I don’t believe that the eyes-on gives you the ultimate freedom of being hands-off, especially not when you are driving a Level 3 car that depends upon you as the human driver to take over the driving task, something that you never actually could or should give away to start with, since you are still the responsible party driving the car.
The Human Driving Elements Being Reconsidered
With Level 3 cars, we are starting to mix-and-match the following possibilities:
• Eyes-on versus eyes-off
• Hands-on versus hands-off
• Feet-on versus feet-off
• Mind-on driving versus mind-off driving
Apparently, you can seemingly pick selections from the list and match them as you might so wish to do.
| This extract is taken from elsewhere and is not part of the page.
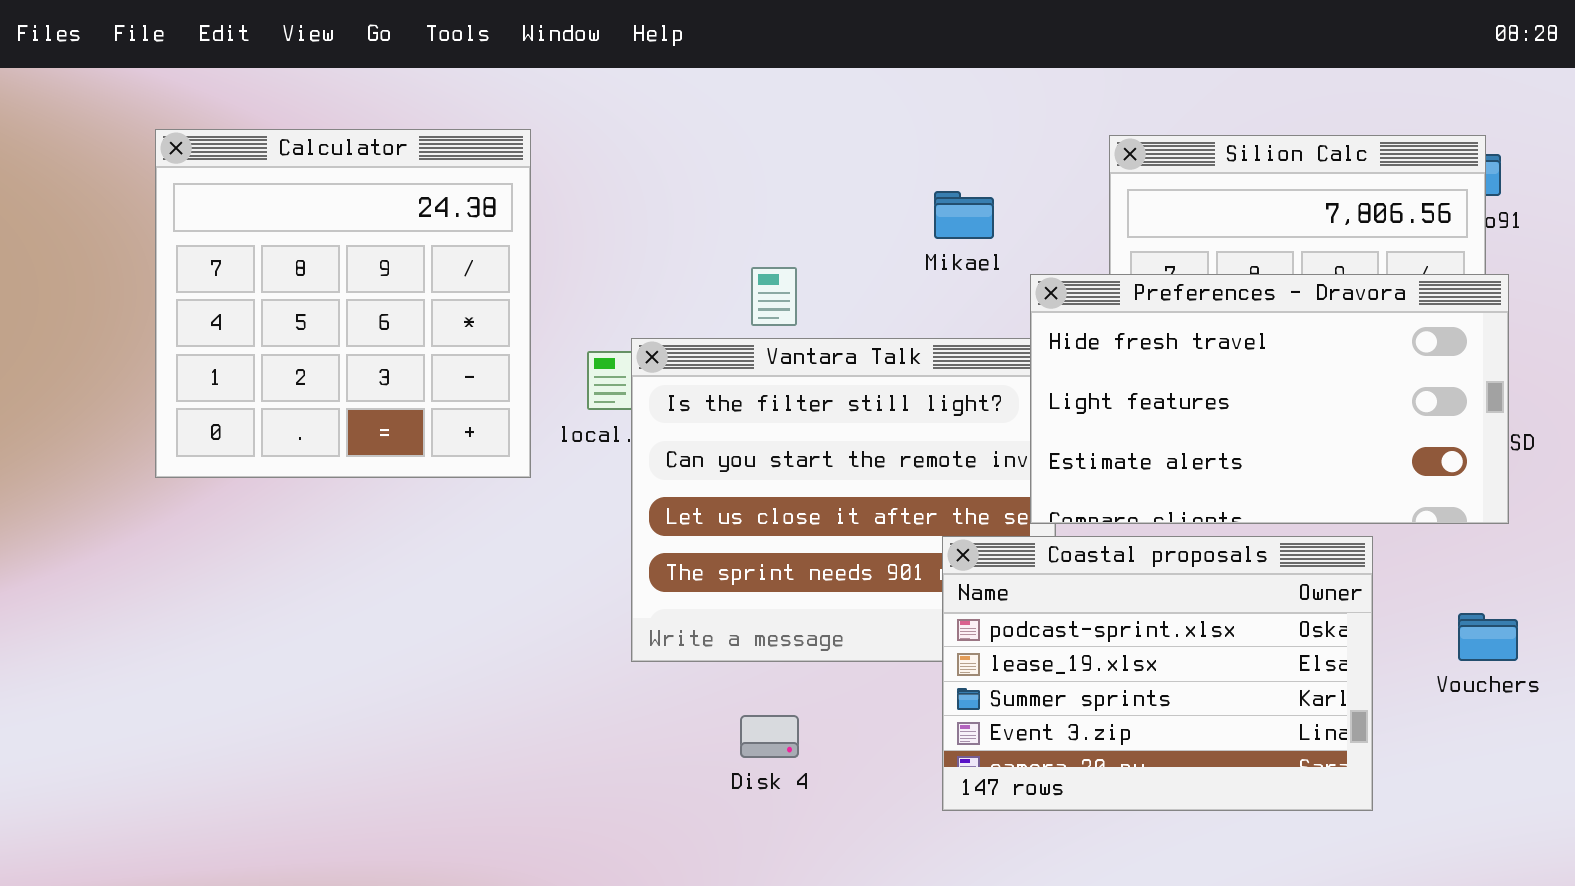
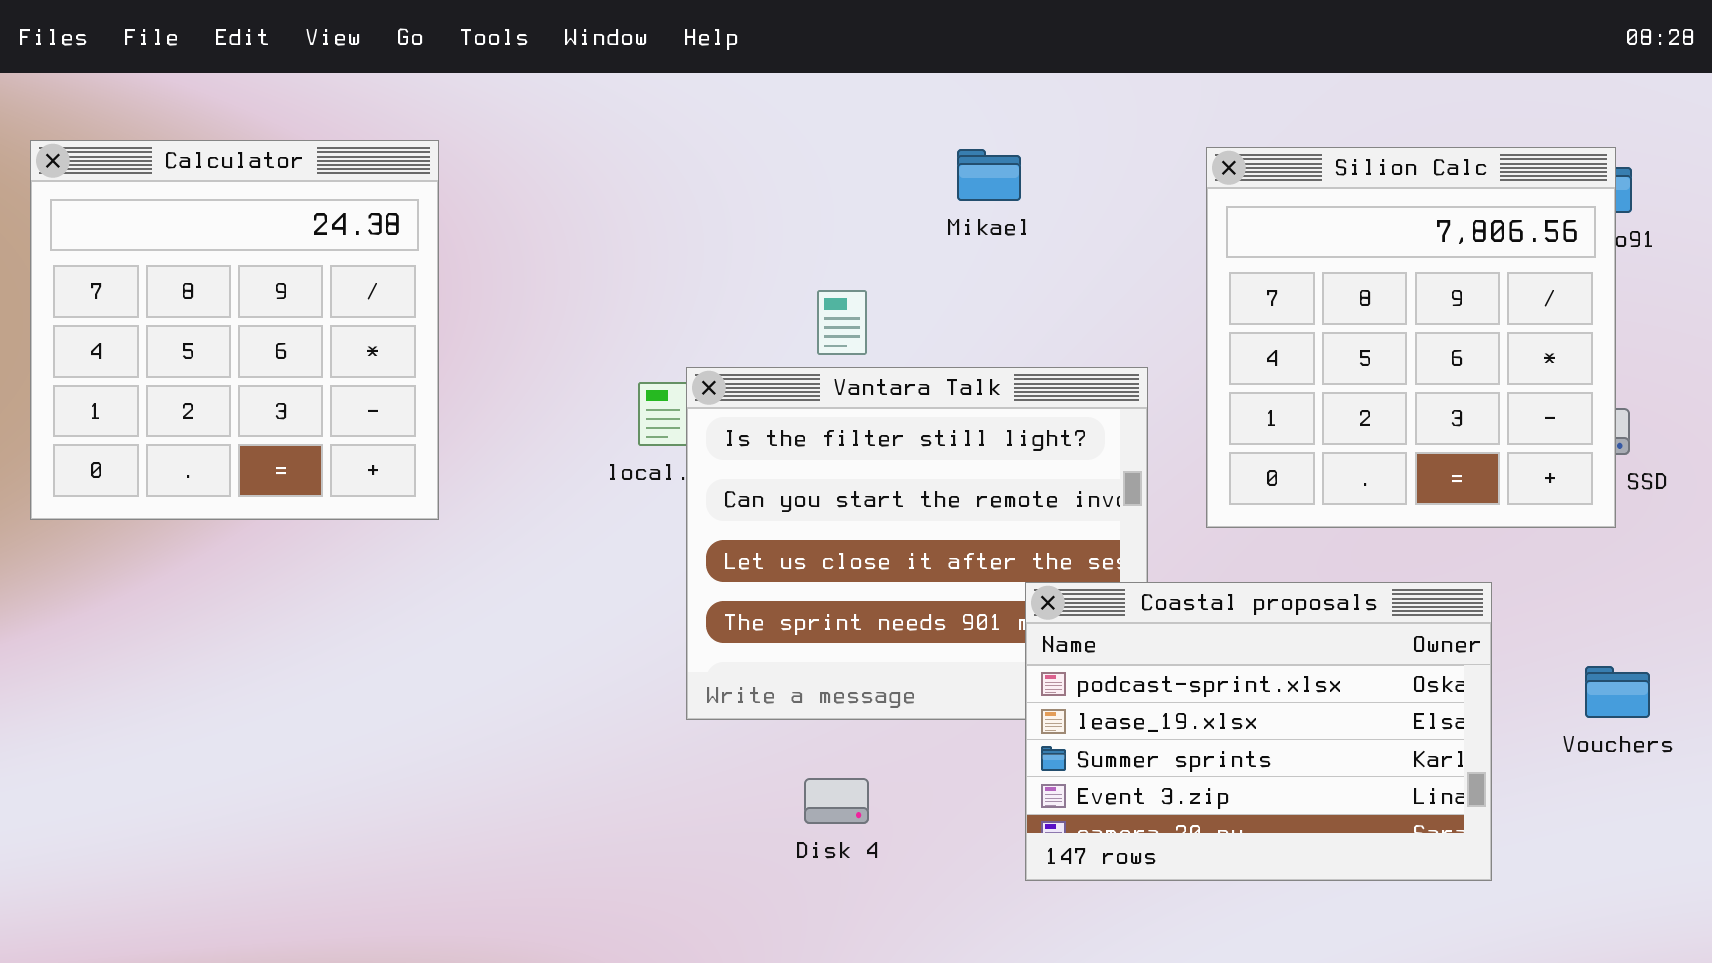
Calculator: [155,129,531,478] -> [30,140,439,520], moved
Mikael: [934,191,994,239] -> [957,149,1021,201], moved
Preferences - Dravora: [1030,274,1509,524] -> none, closed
This seems highly questionable for ADAS and Level 3 driving.
I’d like to assert some rules of human driving that seem pertinent:
• The more of your sensory apparatus that are “off” the driving task, the worse it will be when you need those to urgently control the car
• Your eyes-on does not guarantee that you are fully engaged in the driving task since you mind can still be elsewhere, especially if it is dealing with your hands-off or feet-off aspects
• The shifting of your sensory apparatus to being “off” the driving task will exacerbate the likelihood of your mind going adrift too
Here’s something else that seems equally worrisome.
Will human drivers that are less capable at driving become emboldened to drive when they otherwise would not have been driving, since they now come to believe that the ADAS Level 3 is going to make-up for any of their own driving deficiencies or foibles?
Think about drunk drivers .
Consider too the nature of novice teenage drivers.
Those teenage budding drivers are statistically already in a high-risk category of driving , partially due to their inexperience at driving and also at times due to being easily distracted from the driving task. If they are driving a car that allows them the latitude of being hands-off, will this even worsen their plight and the plight of the rest of us that come near to those cars?
You could claim that the eyes-on feature might actually help reduce car accidents by those novice teenage drivers because it will be a means to presumably force them to remain focused on the road ahead. Yes, this might be partially the case, though remember that it is allowing for them to correspondingly remove their hands-off the wheel, which would seem to counter-balance or undermine the benefits of the eyes-on.
For systems designers , it is a common understanding that humans generally flow like water to whatever is the least they need to do for a given task at-hand.
The eyes-on is helpful, and we ought to also note that Level 3 cars that lack eyes-on are in a worse status than those that are arming their cars with eyes-on.
The hands-off is potentially alarming since it is taking us inch-by-inch toward becoming less engaged in the driving task, which for Level 3 is disconcerting.
I’ve repeatedly predicted that we are going to have a slew of lawsuits down-the-road about these matters.
If you get hit by a Level 3 car in which the driver had his hands off the wheel, doing so by the encouragement of the automaker or tech firm, it seems likely you and your attorney will go after the car designer for having set up what could be construed as a powder keg ready to someday explode.
For the moment, we can expect a myriad of Level 3 designs and approaches to enter into the marketplace, coming onto our roadways as part of a grand experiment, seeing how far we can stretch the human driving act toward becoming afield of actually driving the car, and yet meanwhile assuming or expecting that the human driver is supposedly driving the car.
Make sure to keep your eyes on Level 3 cars.